Many miles of this section were strictly sun bleached. The only shade available was to have a vulture sit on your face and peck your eyes out. Often while hiking long trails you end up doing miles that are nothing special, just linkage to the spectacular sections. The first 75 miles of this section were like that. It was all worth it when I left the Gila River and made a turn straight north. The last 25 miles snakes through one of the most beautiful canyons in Arizona. Few people visited this region before the trail was established. The guide book said it was perfect habitat for bighorn sheep, mountain lions and gila monsters. I never saw any one of them, but they all saw me, and that is all that matters. I did see my first rattlesnake. I had a couple encounters with large gopher snakes that gave me some practice in doing the “backward two-step trail trot.” On my last day, I was hiking hard because there was a large Hawaiian pizza in Superior, Arizona with my name on it.  Across the trail lay a medium sized Western Diamondback. He wasn’t coiled, just laying across the trail looking irritated that I would happen by just as he was preparing a meal for himself. I didn’t see that he had just killed a nice little pocket mouse and was most likely waiting for it to cook a bit before he devoured it. From my perspective the snake didn’t look all that menacing. But I bet he didn’t even have to bite the mouse. From the mouse’s perspective he must have had a coronary as soon as he ran into this long, cylindrical serpent with a viper head. I took a couple pictures before I poked him with my hiking pole. I wasn’t trying to pick a fight. I have heard most people that die from snake bite have been doing something stupid, like poking with a stick. I just wanted to move him along so I could pass. Instead he cocked back the front end of his body and head into a defensive posture, stuck out his tongue at me, rattled his tail and slowly started into retreat. His butt moved back as far as it could go, then the front end backed over it, still in the spring loaded defensive posture.   When his butt figured out it was out front it slithered back behind again. This went on several times until the snake was up in a tangle of cactus. Having read that a snake can strike the length of it’s body, I still decided to give him a wide berth. Safely past, I finally noticed the fresh kill and the reason he was so irritated with me. He was just anticipating his next meal as much as I was. 

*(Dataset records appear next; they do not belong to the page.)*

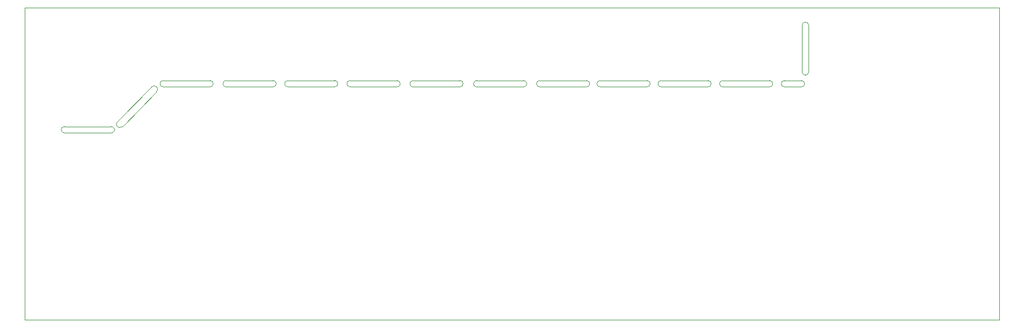
<source format=gbr>
%TF.GenerationSoftware,KiCad,Pcbnew,(6.0.7)*%
%TF.CreationDate,2023-04-19T22:26:27+02:00*%
%TF.ProjectId,mainboard,6d61696e-626f-4617-9264-2e6b69636164,rev?*%
%TF.SameCoordinates,Original*%
%TF.FileFunction,Profile,NP*%
%FSLAX46Y46*%
G04 Gerber Fmt 4.6, Leading zero omitted, Abs format (unit mm)*
G04 Created by KiCad (PCBNEW (6.0.7)) date 2023-04-19 22:26:27*
%MOMM*%
%LPD*%
G01*
G04 APERTURE LIST*
%TA.AperFunction,Profile*%
%ADD10C,0.100000*%
%TD*%
G04 APERTURE END LIST*
D10*
X165600000Y-79800000D02*
G75*
G03*
X165600000Y-80800000I0J-500000D01*
G01*
X76962000Y-68580000D02*
X227076000Y-68580000D01*
X227076000Y-68580000D02*
X227076000Y-116754000D01*
X227076000Y-116754000D02*
X76962000Y-116754000D01*
X76962000Y-116754000D02*
X76962000Y-68580000D01*
X191700000Y-80800000D02*
G75*
G03*
X191700000Y-79800000I0J500000D01*
G01*
X98300000Y-79800000D02*
G75*
G03*
X98300000Y-80800000I0J-500000D01*
G01*
X98300000Y-79800000D02*
X105500000Y-79800000D01*
X165600000Y-79800000D02*
X172800000Y-79800000D01*
X91300000Y-86100000D02*
X96497407Y-80796018D01*
X197720000Y-71290000D02*
G75*
G03*
X196720000Y-71290000I-500000J0D01*
G01*
X83100000Y-87900000D02*
X90300000Y-87900000D01*
X156300000Y-79800000D02*
X163500000Y-79800000D01*
X136800000Y-79800000D02*
G75*
G03*
X136800000Y-80800000I0J-500000D01*
G01*
X196600000Y-80800000D02*
G75*
G03*
X196600000Y-79800000I0J500000D01*
G01*
X194000000Y-80800000D02*
X196600000Y-80800000D01*
X184500000Y-80800000D02*
X191700000Y-80800000D01*
X124700000Y-80800000D02*
G75*
G03*
X124700000Y-79800000I0J500000D01*
G01*
X92000000Y-86900000D02*
X97197407Y-81596018D01*
X108000000Y-80800000D02*
X115200000Y-80800000D01*
X83100000Y-86900000D02*
G75*
G03*
X83100000Y-87900000I0J-500000D01*
G01*
X108000000Y-79800000D02*
G75*
G03*
X108000000Y-80800000I0J-500000D01*
G01*
X156300000Y-80800000D02*
X163500000Y-80800000D01*
X136800000Y-80800000D02*
X144000000Y-80800000D01*
X175000000Y-79800000D02*
X182200000Y-79800000D01*
X194000000Y-79800000D02*
G75*
G03*
X194000000Y-80800000I0J-500000D01*
G01*
X175000000Y-80800000D02*
X182200000Y-80800000D01*
X91299989Y-86099984D02*
G75*
G03*
X92000000Y-86900000I300511J-443316D01*
G01*
X175000000Y-79800000D02*
G75*
G03*
X175000000Y-80800000I0J-500000D01*
G01*
X117500000Y-79800000D02*
G75*
G03*
X117500000Y-80800000I0J-500000D01*
G01*
X97197397Y-81596004D02*
G75*
G03*
X96497407Y-80796018I-300497J443304D01*
G01*
X146600000Y-79800000D02*
G75*
G03*
X146600000Y-80800000I0J-500000D01*
G01*
X127100000Y-79800000D02*
G75*
G03*
X127100000Y-80800000I0J-500000D01*
G01*
X146600000Y-79800000D02*
X153800000Y-79800000D01*
X115200000Y-80800000D02*
G75*
G03*
X115200000Y-79800000I0J500000D01*
G01*
X184500000Y-79800000D02*
X191700000Y-79800000D01*
X165600000Y-80800000D02*
X172800000Y-80800000D01*
X197720000Y-78490000D02*
X197720000Y-71290000D01*
X98300000Y-80800000D02*
X105500000Y-80800000D01*
X196720000Y-78490000D02*
X196720000Y-71290000D01*
X146600000Y-80800000D02*
X153800000Y-80800000D01*
X117500000Y-80800000D02*
X124700000Y-80800000D01*
X108000000Y-79800000D02*
X115200000Y-79800000D01*
X194000000Y-79800000D02*
X196600000Y-79800000D01*
X117500000Y-79800000D02*
X124700000Y-79800000D01*
X182200000Y-80800000D02*
G75*
G03*
X182200000Y-79800000I0J500000D01*
G01*
X83100000Y-86900000D02*
X90300000Y-86900000D01*
X90300000Y-87900000D02*
G75*
G03*
X90300000Y-86900000I0J500000D01*
G01*
X172800000Y-80800000D02*
G75*
G03*
X172800000Y-79800000I0J500000D01*
G01*
X163500000Y-80800000D02*
G75*
G03*
X163500000Y-79800000I0J500000D01*
G01*
X156300000Y-79800000D02*
G75*
G03*
X156300000Y-80800000I0J-500000D01*
G01*
X196720000Y-78490000D02*
G75*
G03*
X197720000Y-78490000I500000J0D01*
G01*
X127100000Y-80800000D02*
X134300000Y-80800000D01*
X144000000Y-80800000D02*
G75*
G03*
X144000000Y-79800000I0J500000D01*
G01*
X136800000Y-79800000D02*
X144000000Y-79800000D01*
X134300000Y-80800000D02*
G75*
G03*
X134300000Y-79800000I0J500000D01*
G01*
X127100000Y-79800000D02*
X134300000Y-79800000D01*
X105500000Y-80800000D02*
G75*
G03*
X105500000Y-79800000I0J500000D01*
G01*
X153800000Y-80800000D02*
G75*
G03*
X153800000Y-79800000I0J500000D01*
G01*
X184500000Y-79800000D02*
G75*
G03*
X184500000Y-80800000I0J-500000D01*
G01*
M02*

</source>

When I get really thirsty on the trail I first start thinking about ice cold water, then ice cold beer, then exotic drinks like a Pina Colada. I have started each day on this section bloating myself with water as soon as I find a source, then filling all water bladders. With over a gallon, I still run out before nightfall. During the day the water I carry gets so hot, it’s like drinking bath water. 
I’m thinking I have beat the worst of the heat now. From Superior I head north to higher elevations. Within the week I should be on the Mogollon Rim into more pine forested areas of Arizona. Finding water will continue to be a problem as it has been such a dry year, but I should need less as the temps drop. 
I’m trying another pair of boots for the next 260 miles to Flagstaff. The Vasque Breeze boots I bought for this hike are not working out. I should have stayed with my habit of buying $20 Walmart boots and adding expensive inserts. To be fair to Vasque, the rocky trails just hammer the soles. I am going to try my heavier soled Keens. I also bought a low-top Walmart, $19.95 trail boot if the Keens do not work out. I have no blister problems, but after 25+ mile days my feet feel like they have gone nine rounds with Ali. 
Doesn’t this sound like fun? If you crave the solitude it’s all worth it. This is not a social trail. Thousands do the AT each year. Hundreds do the PCT. So far I have only run into three other thru-hikers. Two are moving much faster than I am and two much slower. I may never see any of them again. I am averaging one person per one hundred miles in some of the most isolated and beautiful wilderness left in Arizona. Sore feet seem a fair price to pay. I look bad and I smell bad, but I feel good.